▶ Excerpted passage:

# # # # #

Gav18 v Minister for Home Affairs

Case

[2019] FCCA 424

25 February 2019


FEDERAL CIRCUIT COURT OF AUSTRALIA

GAV18 v MINISTER FOR HOME AFFAIRS & ANOR [2019] FCCA 424
Catchwords:
MIGRATION – Administrative Appeals Tribunal – whether the applicant was notified of the delegate’s decision in accordance with s 494C of the Migration Act 1958 – where Tribunal found did not have jurisdiction – no arguable case of relief made out – application dismissed under r.44.12.

Legislation:

Federal Circuit Court Rules 2001 (Cth), r.44.12
Migration Act 1958 (Cth), ss.476, 494C
Migration Regulations 1994 (Cth), reg.4.31

Applicant: GAV18
First Respondent: MINISTER FOR HOME AFFAIRS
Second Respondent: ADMINISTRATIVE APPEALS TRIBUNAL
File Number: SYG 3237 of 2018
Judgment of: Judge Street
Hearing date: 25 February 2019
Date of Last Submission: 25 February 2019
Delivered at: Sydney
Delivered on: 25 February 2019

REPRESENTATION

The Applicant appeared in person.
Solicitors for the Respondents: Mr A Gardner
MinterEllison

ORDERS

  1. The application is dismissed under r.44.12 of the Federal Circuit Court Rules 2001 (Cth).

  2. The applicant pay the first respondent’s costs fixed in the amount of $3,737.00.

# # # # #

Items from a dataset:
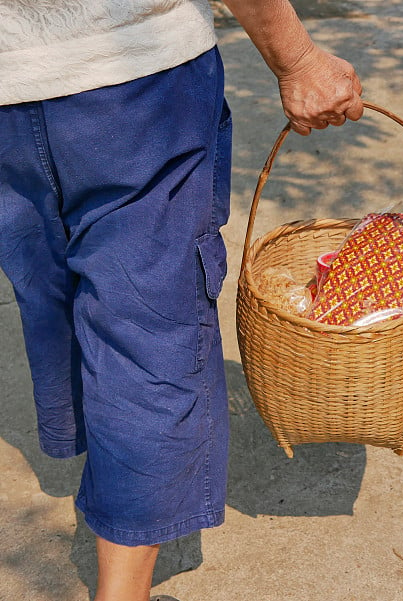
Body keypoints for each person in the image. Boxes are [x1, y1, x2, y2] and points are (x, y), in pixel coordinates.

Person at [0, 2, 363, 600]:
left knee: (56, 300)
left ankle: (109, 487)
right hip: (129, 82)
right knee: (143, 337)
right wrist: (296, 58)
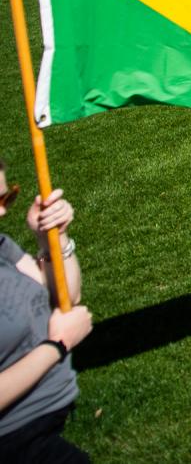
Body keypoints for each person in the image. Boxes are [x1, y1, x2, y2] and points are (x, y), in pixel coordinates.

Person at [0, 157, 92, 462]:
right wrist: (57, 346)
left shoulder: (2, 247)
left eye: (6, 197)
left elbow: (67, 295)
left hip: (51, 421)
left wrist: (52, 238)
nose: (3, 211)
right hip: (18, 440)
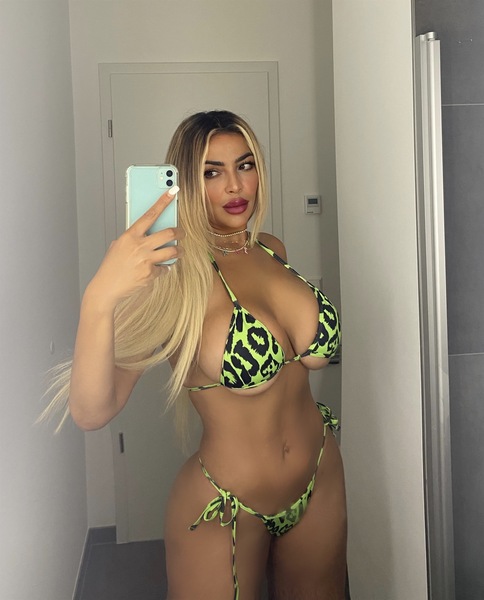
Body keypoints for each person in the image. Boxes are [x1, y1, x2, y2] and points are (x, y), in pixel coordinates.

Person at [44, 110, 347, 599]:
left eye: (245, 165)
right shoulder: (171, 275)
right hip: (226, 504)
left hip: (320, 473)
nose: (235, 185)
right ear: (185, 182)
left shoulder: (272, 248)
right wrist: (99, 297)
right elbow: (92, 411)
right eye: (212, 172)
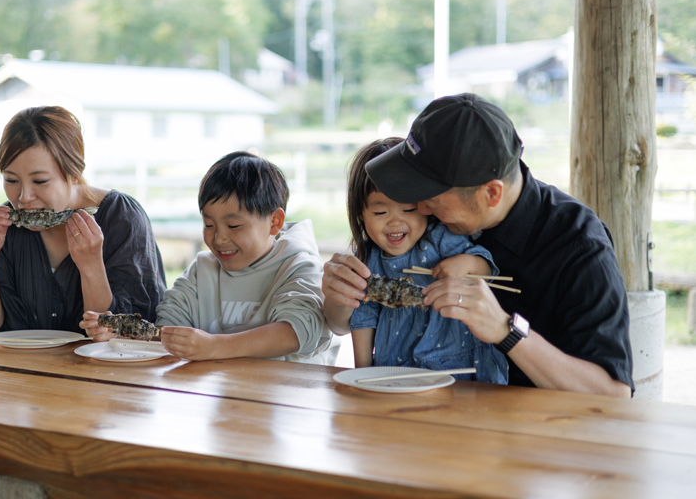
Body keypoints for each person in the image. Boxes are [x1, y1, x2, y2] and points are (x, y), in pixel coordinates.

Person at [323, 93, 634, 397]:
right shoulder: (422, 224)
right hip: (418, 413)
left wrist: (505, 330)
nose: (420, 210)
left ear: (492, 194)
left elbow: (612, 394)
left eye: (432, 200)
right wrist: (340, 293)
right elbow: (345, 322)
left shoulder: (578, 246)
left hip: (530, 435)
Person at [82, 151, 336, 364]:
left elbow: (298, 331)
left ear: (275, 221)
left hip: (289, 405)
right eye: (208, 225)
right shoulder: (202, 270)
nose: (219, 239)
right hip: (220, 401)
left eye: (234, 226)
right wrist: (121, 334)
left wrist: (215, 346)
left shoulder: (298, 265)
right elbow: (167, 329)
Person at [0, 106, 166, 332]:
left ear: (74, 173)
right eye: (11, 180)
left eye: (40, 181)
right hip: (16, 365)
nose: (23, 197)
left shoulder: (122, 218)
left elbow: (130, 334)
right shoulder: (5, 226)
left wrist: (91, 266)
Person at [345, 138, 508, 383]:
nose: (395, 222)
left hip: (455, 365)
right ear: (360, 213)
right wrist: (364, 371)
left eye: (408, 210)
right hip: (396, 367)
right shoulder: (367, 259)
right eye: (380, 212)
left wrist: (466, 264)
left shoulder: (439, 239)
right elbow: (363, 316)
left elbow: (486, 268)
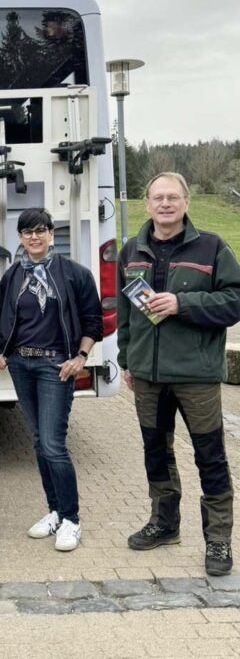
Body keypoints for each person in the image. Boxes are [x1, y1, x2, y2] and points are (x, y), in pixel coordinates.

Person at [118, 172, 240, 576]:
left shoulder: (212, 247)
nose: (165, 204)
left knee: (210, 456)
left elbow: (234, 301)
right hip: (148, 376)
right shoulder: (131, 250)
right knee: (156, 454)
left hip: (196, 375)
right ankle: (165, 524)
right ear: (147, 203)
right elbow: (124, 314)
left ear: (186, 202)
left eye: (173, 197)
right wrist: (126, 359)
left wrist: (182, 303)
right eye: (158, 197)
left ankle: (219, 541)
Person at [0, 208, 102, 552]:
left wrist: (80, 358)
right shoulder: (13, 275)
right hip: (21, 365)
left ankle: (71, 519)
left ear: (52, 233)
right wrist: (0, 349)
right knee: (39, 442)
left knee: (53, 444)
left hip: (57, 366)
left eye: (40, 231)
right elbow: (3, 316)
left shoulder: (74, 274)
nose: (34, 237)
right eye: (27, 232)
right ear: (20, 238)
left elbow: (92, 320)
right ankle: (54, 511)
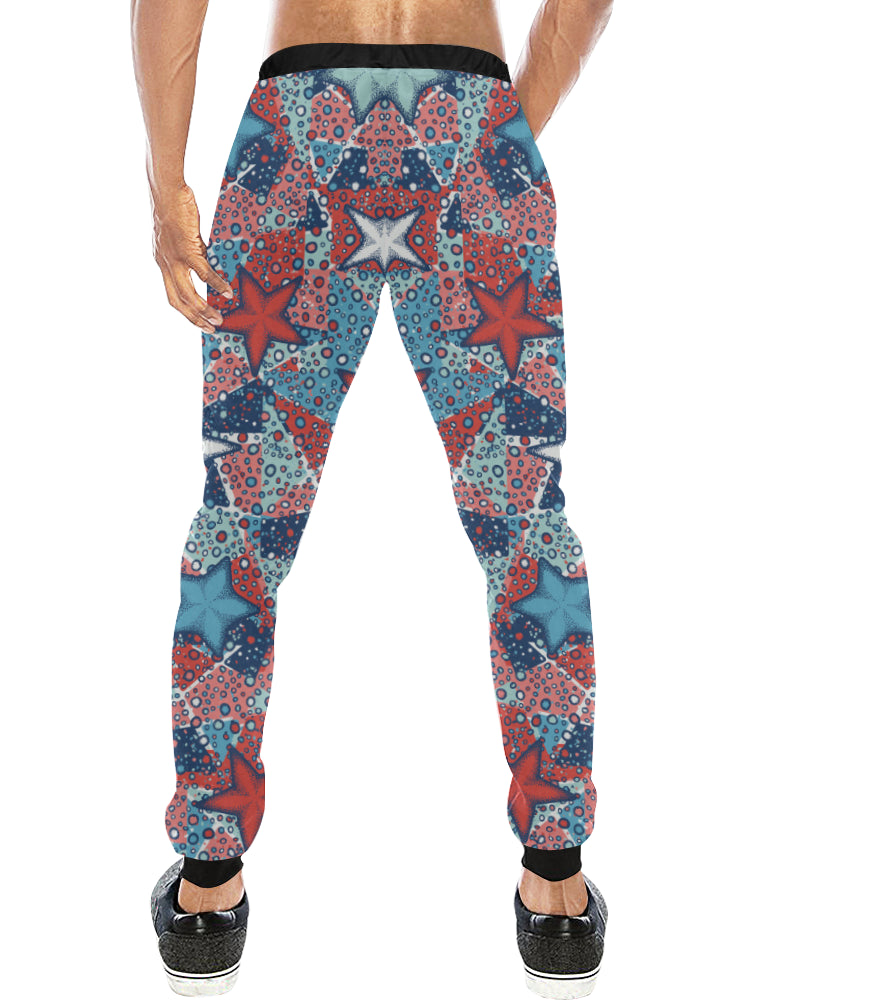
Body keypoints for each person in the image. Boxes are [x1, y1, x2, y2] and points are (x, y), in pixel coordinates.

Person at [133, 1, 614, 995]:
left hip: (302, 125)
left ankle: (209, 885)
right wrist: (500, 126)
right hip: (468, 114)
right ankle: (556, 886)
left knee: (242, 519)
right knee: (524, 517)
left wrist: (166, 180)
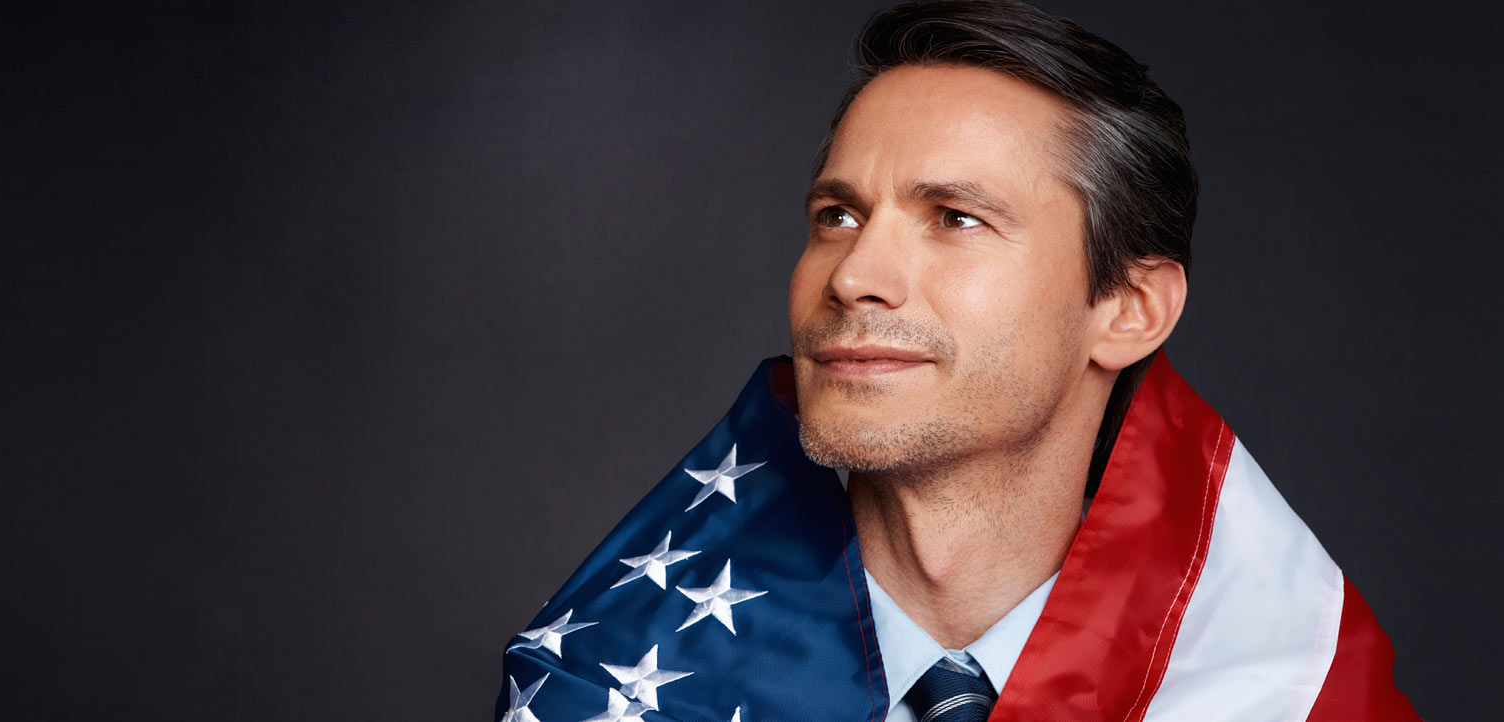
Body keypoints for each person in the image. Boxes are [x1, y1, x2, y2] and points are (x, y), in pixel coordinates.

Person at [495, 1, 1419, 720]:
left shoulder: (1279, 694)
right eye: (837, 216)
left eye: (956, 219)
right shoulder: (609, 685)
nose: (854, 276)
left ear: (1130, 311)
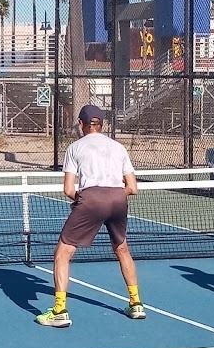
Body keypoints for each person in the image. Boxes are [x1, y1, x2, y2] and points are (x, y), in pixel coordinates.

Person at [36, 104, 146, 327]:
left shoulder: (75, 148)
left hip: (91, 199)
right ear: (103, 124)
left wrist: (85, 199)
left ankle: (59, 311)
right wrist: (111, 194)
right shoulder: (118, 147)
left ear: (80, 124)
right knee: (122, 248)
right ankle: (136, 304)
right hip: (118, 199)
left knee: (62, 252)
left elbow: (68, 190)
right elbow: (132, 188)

# # # # #

▶ Questions to answer:
A: Name each piece of legislation that the GAV18 judgment lists under "Legislation:", together with the provisions given for it.
B: Write the next part of the GAV18 judgment, beginning right after its final order.

▶ Answers to the tasks:
A:
- Federal Circuit Court Rules 2001 (Cth), r.44.12
- Migration Act 1958 (Cth), ss.476, 494C
- Migration Regulations 1994 (Cth), reg.4.31

B:
DATE OF ORDER: 25 February 2019

FEDERAL CIRCUIT COURT
OF AUSTRALIA
AT SYDNEY

SYG 3237 of 2018

GAV18

Applicant

And

MINISTER FOR HOME AFFAIRS

First Respondent

ADMINISTRATIVE APPEALS TRIBUNAL

Second Respondent

REASONS FOR JUDGMENT

  1. This is an application for a Constitutional writ within the Court’s jurisdiction under s 476 of the Migration Act1958 (Cth) (“the Act”) in respect of a decision of the Administrative Appeals Tribunal (“the Tribunal”) that on 23 October 2018 holding that it did not have jurisdiction to review a decision of the delegate made on 26 August 2014. The application for review to the Tribunal was lodged on 3 October 2018.

  2. The applicant is a citizen of China who arrived in Australia on 15 June 2012 as the holder of a subclass 573 Student visa which was valid until 15 March 2014. It was not until 10 March 2014 that the applicant lodged an application for a protection visa. In the application provided by the applicant for the protection visa, the applicant identified in answer to questions on the form that he had an agent and provided the details of his agent’s address and authorised communications to his agent.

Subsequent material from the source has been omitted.